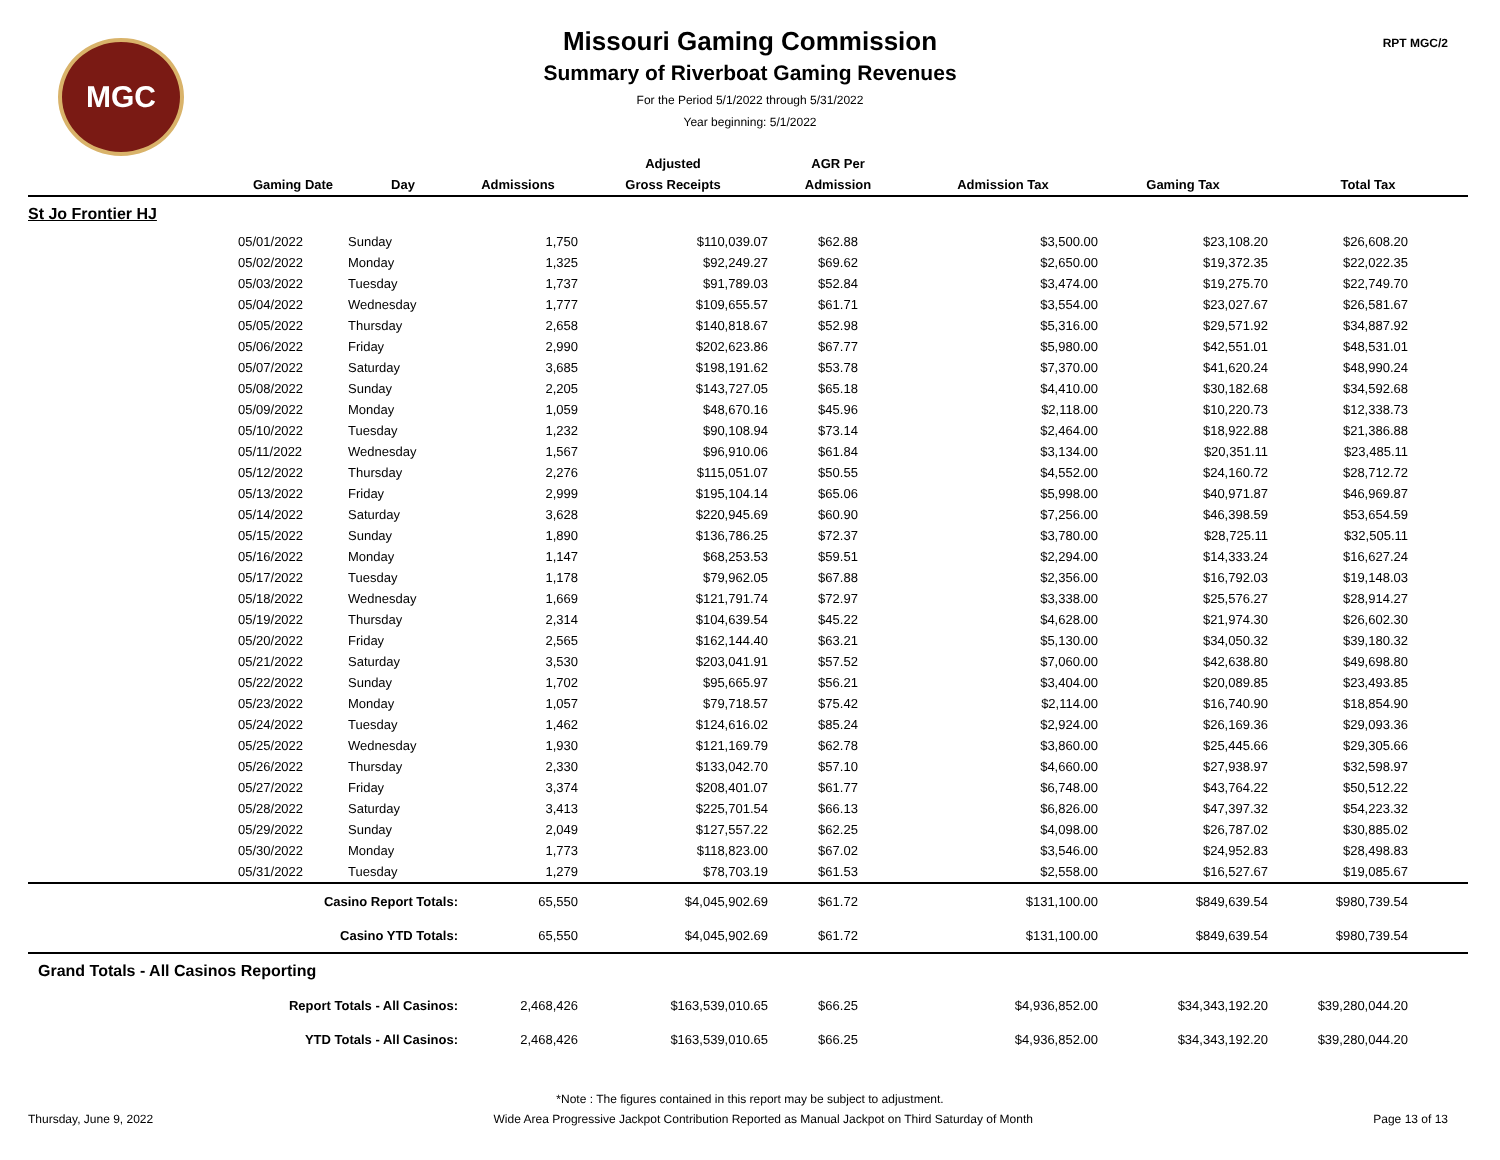MGC RPT MGC/2
Missouri Gaming Commission
Summary of Riverboat Gaming Revenues
For the Period 5/1/2022 through 5/31/2022
Year beginning: 5/1/2022
| | | | | Adjusted | AGR Per | | | |
| --- | --- | --- | --- | --- | --- | --- | --- | --- |
| | Gaming Date | Day | Admissions | Gross Receipts | Admission | Admission Tax | Gaming Tax | Total Tax |
| St Jo Frontier HJ | | | | | | | | |
| | 05/01/2022 | Sunday | 1,750 | $110,039.07 | $62.88 | $3,500.00 | $23,108.20 | $26,608.20 |
| | 05/02/2022 | Monday | 1,325 | $92,249.27 | $69.62 | $2,650.00 | $19,372.35 | $22,022.35 |
| | 05/03/2022 | Tuesday | 1,737 | $91,789.03 | $52.84 | $3,474.00 | $19,275.70 | $22,749.70 |
| | 05/04/2022 | Wednesday | 1,777 | $109,655.57 | $61.71 | $3,554.00 | $23,027.67 | $26,581.67 |
| | 05/05/2022 | Thursday | 2,658 | $140,818.67 | $52.98 | $5,316.00 | $29,571.92 | $34,887.92 |
| | 05/06/2022 | Friday | 2,990 | $202,623.86 | $67.77 | $5,980.00 | $42,551.01 | $48,531.01 |
| | 05/07/2022 | Saturday | 3,685 | $198,191.62 | $53.78 | $7,370.00 | $41,620.24 | $48,990.24 |
| | 05/08/2022 | Sunday | 2,205 | $143,727.05 | $65.18 | $4,410.00 | $30,182.68 | $34,592.68 |
| | 05/09/2022 | Monday | 1,059 | $48,670.16 | $45.96 | $2,118.00 | $10,220.73 | $12,338.73 |
| | 05/10/2022 | Tuesday | 1,232 | $90,108.94 | $73.14 | $2,464.00 | $18,922.88 | $21,386.88 |
| | 05/11/2022 | Wednesday | 1,567 | $96,910.06 | $61.84 | $3,134.00 | $20,351.11 | $23,485.11 |
| | 05/12/2022 | Thursday | 2,276 | $115,051.07 | $50.55 | $4,552.00 | $24,160.72 | $28,712.72 |
| | 05/13/2022 | Friday | 2,999 | $195,104.14 | $65.06 | $5,998.00 | $40,971.87 | $46,969.87 |
| | 05/14/2022 | Saturday | 3,628 | $220,945.69 | $60.90 | $7,256.00 | $46,398.59 | $53,654.59 |
| | 05/15/2022 | Sunday | 1,890 | $136,786.25 | $72.37 | $3,780.00 | $28,725.11 | $32,505.11 |
| | 05/16/2022 | Monday | 1,147 | $68,253.53 | $59.51 | $2,294.00 | $14,333.24 | $16,627.24 |
| | 05/17/2022 | Tuesday | 1,178 | $79,962.05 | $67.88 | $2,356.00 | $16,792.03 | $19,148.03 |
| | 05/18/2022 | Wednesday | 1,669 | $121,791.74 | $72.97 | $3,338.00 | $25,576.27 | $28,914.27 |
| | 05/19/2022 | Thursday | 2,314 | $104,639.54 | $45.22 | $4,628.00 | $21,974.30 | $26,602.30 |
| | 05/20/2022 | Friday | 2,565 | $162,144.40 | $63.21 | $5,130.00 | $34,050.32 | $39,180.32 |
| | 05/21/2022 | Saturday | 3,530 | $203,041.91 | $57.52 | $7,060.00 | $42,638.80 | $49,698.80 |
| | 05/22/2022 | Sunday | 1,702 | $95,665.97 | $56.21 | $3,404.00 | $20,089.85 | $23,493.85 |
| | 05/23/2022 | Monday | 1,057 | $79,718.57 | $75.42 | $2,114.00 | $16,740.90 | $18,854.90 |
| | 05/24/2022 | Tuesday | 1,462 | $124,616.02 | $85.24 | $2,924.00 | $26,169.36 | $29,093.36 |
| | 05/25/2022 | Wednesday | 1,930 | $121,169.79 | $62.78 | $3,860.00 | $25,445.66 | $29,305.66 |
| | 05/26/2022 | Thursday | 2,330 | $133,042.70 | $57.10 | $4,660.00 | $27,938.97 | $32,598.97 |
| | 05/27/2022 | Friday | 3,374 | $208,401.07 | $61.77 | $6,748.00 | $43,764.22 | $50,512.22 |
| | 05/28/2022 | Saturday | 3,413 | $225,701.54 | $66.13 | $6,826.00 | $47,397.32 | $54,223.32 |
| | 05/29/2022 | Sunday | 2,049 | $127,557.22 | $62.25 | $4,098.00 | $26,787.02 | $30,885.02 |
| | 05/30/2022 | Monday | 1,773 | $118,823.00 | $67.02 | $3,546.00 | $24,952.83 | $28,498.83 |
| | 05/31/2022 | Tuesday | 1,279 | $78,703.19 | $61.53 | $2,558.00 | $16,527.67 | $19,085.67 |
| Casino Report Totals: | | | 65,550 | $4,045,902.69 | $61.72 | $131,100.00 | $849,639.54 | $980,739.54 |
| Casino YTD Totals: | | | 65,550 | $4,045,902.69 | $61.72 | $131,100.00 | $849,639.54 | $980,739.54 |
| Grand Totals - All Casinos Reporting | | | | | | | | |
| Report Totals - All Casinos: | | | 2,468,426 | $163,539,010.65 | $66.25 | $4,936,852.00 | $34,343,192.20 | $39,280,044.20 |
| YTD Totals - All Casinos: | | | 2,468,426 | $163,539,010.65 | $66.25 | $4,936,852.00 | $34,343,192.20 | $39,280,044.20 |
*Note : The figures contained in this report may be subject to adjustment.
Thursday, June 9, 2022 Wide Area Progressive Jackpot Contribution Reported as Manual Jackpot on Third Saturday of Month Page 13 of 13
──────────────────────────────
> **TASK PROMPT**
Count every line that holds the word "Casinos" in the entries, and state the result alone.

> **FINISHED TASK**
3